On the occasion of the upcoming Euro ID and ID World International Congress 2014 in November in Frankfurt am Main, Germany, Cornelia Wels-Maug asked about the role of Radio Frequency Identification (RFID) in healthcare, during her interview with H Sprague Ackley, Technical Fellow at Honeywell Scanning & Mobility, and a member of the ID World International Congress Committee
Euro ID 2014, the only global conference covering all the technologies of automatic identification (AIDC), will provide an overview of technologies used for identification purposes across a diverse set of industries, H Sprague Ackley explained, qualifying these as ‘technologies like barcodes, biometrics − such as iris and facial recognition, RFID, RFID in connection with voice, smart cards, magnetic stripes, Optical Character Recognition (OCR) and voice recognition will be on show.’
Are certain ID technologies better than others for healthcare?
‘Today, basically all common AIDC technologies are used in healthcare. The technologies work together. For identity purposes in a hospital, you can, for example, use a wristband with either a barcode or an RFID chip integrated. The decision as to which technology to employ is typically not taken out of a technological rationale, but on business considerations. A cost-benefit calculation determines which technology to use; in most cases the answer is barcode. That’s why the healthcare world is full with barcodes. However, there is a trade-off between price and level of security. Although barcodes work well, especially for tracking specimens, they do not offer authenticity benefits and can be easily copied.’
What role does RFID play in healthcare?
‘RFID is used in various applications, from patient, document and file tracking, medication authentication, management of facilities, assets, inventory, laundry and access control – and not all uses have been invented yet.
‘An RFID system is based on the usage of radio waves, RFID tags and RFID readers. The tag, which has a unique identification number and an antenna to send and receive radio waves, can be attached to an object; this allows the object to be tracked. In many supply chain applications a single tag can be used over and over again but for authenticity applications, once a tag has been used, it must be destroyed. RFID operates in an unlicensed spectrum space and the specific frequencies used in a country depend on national regulation.
‘Although RFID is more secure, it is more expensive than barcodes and therefore is an uphill sell to push RFID in apps that have, so far, worked well with barcodes. Nonetheless, RFID can also do more than barcodes. Take the example of a medication that needs to be kept at a certain temperature – a barcode cannot keep track of environmental data. However, by attaching sensors to the packaging of the medication, an RFID tag can log information about the medication’s environment at certain intervals and it is possible to obtain this data at any time simply by reading the tag.

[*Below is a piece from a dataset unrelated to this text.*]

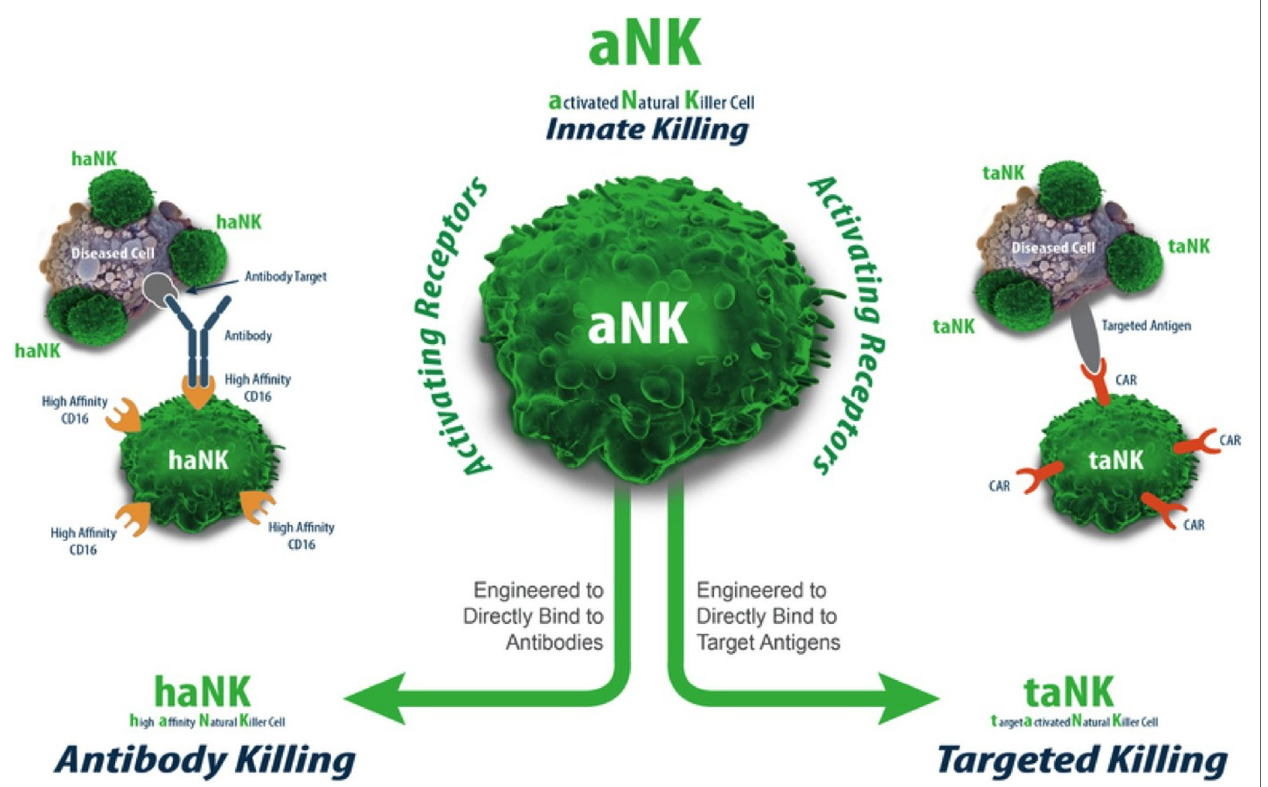
FiGURe 2 | aNK, haNK, and taNK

‘In the above example, a thermal sensor would be required, but there are other sensors to determine whether a specific object was dropped, exposed to light, or where it is actually kept. RFID offers a cost effective way of monitoring medication freshness and authenticity – but will RFID ever replace barcode? I think this is unlikely because barcode symbols are much less expensive than RFID tags and barcode scanners are competitively priced.

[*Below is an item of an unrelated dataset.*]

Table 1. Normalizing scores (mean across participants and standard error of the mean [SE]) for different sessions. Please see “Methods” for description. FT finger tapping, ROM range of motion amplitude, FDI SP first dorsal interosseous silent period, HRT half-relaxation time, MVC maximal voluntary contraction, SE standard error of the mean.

‘However, there is also a case for using barcode and RFID in tandem, as an additional layer of security, for example in tracking patients, because barcodes can be damaged and RFID readings can be jeopardised. The latter can occur if there are multiple RFID tags in close proximity to each other. In this incident, an RFID reader might be scanning more tags than intended or not reading the right one. To remedy this, a supplementary barcode can be used to ensure the correct readings are taken.’

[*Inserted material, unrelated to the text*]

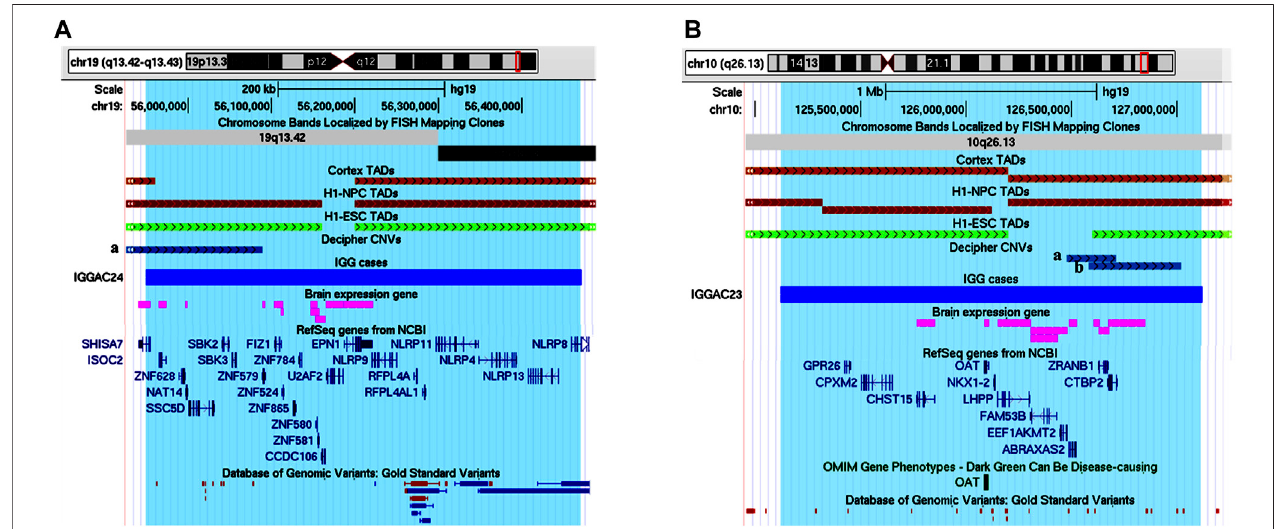
FIGURE9| Duplications oftopologicaldomain boundaries(TDBs)potentiallyinvolvedinthephenotype ofpatientIGGAC24 and patientIGGAC23. (A) Screenshot of chromosome 19 region encompassing the duplication of patient IGGAC24 (blue bar, chr19:55,948,706-56,471,996). TADs from Cortex, H1NPC and h-ESC cells. Brain-expressed genes (see Methods ). Decipher patient with reported duplication (a. patient 338729) (B) Screenshot of chromosome 10 region encompassing the duplication of patient IGGAC23 (blue bar, chr10:125,121,038-127,119,447). Brain-expressed genes (see Methods ). Decipher patients with reported duplications (a: patient 283429, b: patient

Where and why is RFID particularly useful in healthcare?
‘RFID really excels when stakes are high, for instance when patient identities are confounded, or something valuable goes to waste because it’s handled incorrectly. This is particularly true for medications. Patients die due to the administration of wrong drugs, so medication authorisation screams for RFID because its usage for this purpose is still miniscule.
‘The second high profile use for RFID is in to ensure the freshness of an item, to demonstrate that the supply chain has not been breached; for example, has the medication or sample been kept at the stipulated temperature? ‘In my view, these two are big and exciting opportunities for RFID. ‘Healthcare, of all industries, stands to gain the most from RFID, ultimately because lives are at stake.’